§ AIM
Copy out the records word for word, starting at the first line and ending at the line containing "Jack Denton | Position: DF -> MF".

++++++++++++++++++++

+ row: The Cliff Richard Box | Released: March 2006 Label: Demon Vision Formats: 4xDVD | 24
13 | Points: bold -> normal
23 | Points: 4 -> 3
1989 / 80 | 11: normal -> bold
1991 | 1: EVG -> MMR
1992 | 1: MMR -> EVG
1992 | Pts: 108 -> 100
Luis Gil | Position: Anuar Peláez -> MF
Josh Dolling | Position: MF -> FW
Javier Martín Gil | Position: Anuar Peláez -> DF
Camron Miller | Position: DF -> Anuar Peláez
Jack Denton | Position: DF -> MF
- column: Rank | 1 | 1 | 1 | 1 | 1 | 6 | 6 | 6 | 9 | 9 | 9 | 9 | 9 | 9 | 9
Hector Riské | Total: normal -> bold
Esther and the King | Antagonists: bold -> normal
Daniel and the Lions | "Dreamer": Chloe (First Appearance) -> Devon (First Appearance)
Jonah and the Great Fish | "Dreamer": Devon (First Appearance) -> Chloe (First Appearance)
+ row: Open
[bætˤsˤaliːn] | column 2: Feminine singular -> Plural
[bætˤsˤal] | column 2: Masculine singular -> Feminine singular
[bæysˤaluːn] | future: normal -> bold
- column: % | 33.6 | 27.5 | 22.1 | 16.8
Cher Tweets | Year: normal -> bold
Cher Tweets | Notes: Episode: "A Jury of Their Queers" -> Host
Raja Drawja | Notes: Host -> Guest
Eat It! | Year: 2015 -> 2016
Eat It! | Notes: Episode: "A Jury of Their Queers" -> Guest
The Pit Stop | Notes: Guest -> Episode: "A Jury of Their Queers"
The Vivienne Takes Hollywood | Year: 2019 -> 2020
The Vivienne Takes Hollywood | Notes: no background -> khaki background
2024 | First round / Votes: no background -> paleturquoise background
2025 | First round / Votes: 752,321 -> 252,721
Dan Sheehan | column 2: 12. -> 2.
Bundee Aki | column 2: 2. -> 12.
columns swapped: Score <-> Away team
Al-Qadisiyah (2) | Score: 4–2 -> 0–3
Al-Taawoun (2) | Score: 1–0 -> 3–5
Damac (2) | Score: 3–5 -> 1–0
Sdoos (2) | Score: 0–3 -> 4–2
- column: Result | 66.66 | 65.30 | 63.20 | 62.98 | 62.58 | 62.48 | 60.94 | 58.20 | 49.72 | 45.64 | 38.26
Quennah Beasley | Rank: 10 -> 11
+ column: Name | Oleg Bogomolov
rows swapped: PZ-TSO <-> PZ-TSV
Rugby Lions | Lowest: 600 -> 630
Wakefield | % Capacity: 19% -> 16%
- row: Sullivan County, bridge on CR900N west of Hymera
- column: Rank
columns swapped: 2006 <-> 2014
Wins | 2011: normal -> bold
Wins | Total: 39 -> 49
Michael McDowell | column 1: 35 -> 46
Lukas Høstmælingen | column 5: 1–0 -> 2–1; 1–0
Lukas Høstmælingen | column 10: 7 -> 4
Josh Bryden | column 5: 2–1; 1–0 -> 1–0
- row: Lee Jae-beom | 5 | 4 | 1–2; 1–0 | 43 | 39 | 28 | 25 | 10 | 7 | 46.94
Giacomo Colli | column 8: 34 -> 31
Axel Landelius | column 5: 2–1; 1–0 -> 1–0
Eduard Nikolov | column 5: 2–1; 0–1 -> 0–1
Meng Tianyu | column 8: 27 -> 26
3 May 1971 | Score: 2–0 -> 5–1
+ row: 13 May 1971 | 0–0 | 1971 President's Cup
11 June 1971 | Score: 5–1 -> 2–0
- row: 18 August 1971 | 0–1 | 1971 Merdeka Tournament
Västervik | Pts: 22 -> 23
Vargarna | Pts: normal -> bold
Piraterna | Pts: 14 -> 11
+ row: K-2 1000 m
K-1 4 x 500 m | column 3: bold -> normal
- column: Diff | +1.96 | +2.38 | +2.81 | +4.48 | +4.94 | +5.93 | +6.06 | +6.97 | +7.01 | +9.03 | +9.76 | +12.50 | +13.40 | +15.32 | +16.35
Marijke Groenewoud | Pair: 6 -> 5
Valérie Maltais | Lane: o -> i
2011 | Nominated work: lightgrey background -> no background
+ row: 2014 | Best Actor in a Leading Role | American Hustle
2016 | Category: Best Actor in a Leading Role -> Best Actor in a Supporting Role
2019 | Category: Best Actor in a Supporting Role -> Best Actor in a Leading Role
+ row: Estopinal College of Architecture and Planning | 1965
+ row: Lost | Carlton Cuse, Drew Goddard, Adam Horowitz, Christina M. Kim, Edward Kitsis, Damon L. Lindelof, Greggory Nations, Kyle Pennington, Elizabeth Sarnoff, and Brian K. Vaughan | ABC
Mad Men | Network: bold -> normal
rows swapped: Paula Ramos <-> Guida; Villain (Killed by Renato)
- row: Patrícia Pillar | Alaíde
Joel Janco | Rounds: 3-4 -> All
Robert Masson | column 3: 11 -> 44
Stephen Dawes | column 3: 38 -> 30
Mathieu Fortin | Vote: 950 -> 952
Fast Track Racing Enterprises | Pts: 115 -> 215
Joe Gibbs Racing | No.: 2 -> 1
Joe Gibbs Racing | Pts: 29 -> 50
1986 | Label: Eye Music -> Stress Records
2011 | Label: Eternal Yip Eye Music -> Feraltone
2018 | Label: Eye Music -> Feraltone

++++++++++++++++++++

§ EXERCISE RESPONSE
+ row: The Cliff Richard Box | Released: March 2006 Label: Demon Vision Formats: 4xDVD | 24
13 | Points: bold -> normal
23 | Points: 4 -> 3
1989 / 80 | 11: normal -> bold
1991 | 1: EVG -> MMR
1992 | 1: MMR -> EVG
1992 | Pts: 108 -> 100
Luis Gil | Position: Anuar Peláez -> MF
Josh Dolling | Position: MF -> FW
Javier Martín Gil | Position: Anuar Peláez -> DF
Camron Miller | Position: DF -> Anuar Peláez
Jack Denton | Position: DF -> MF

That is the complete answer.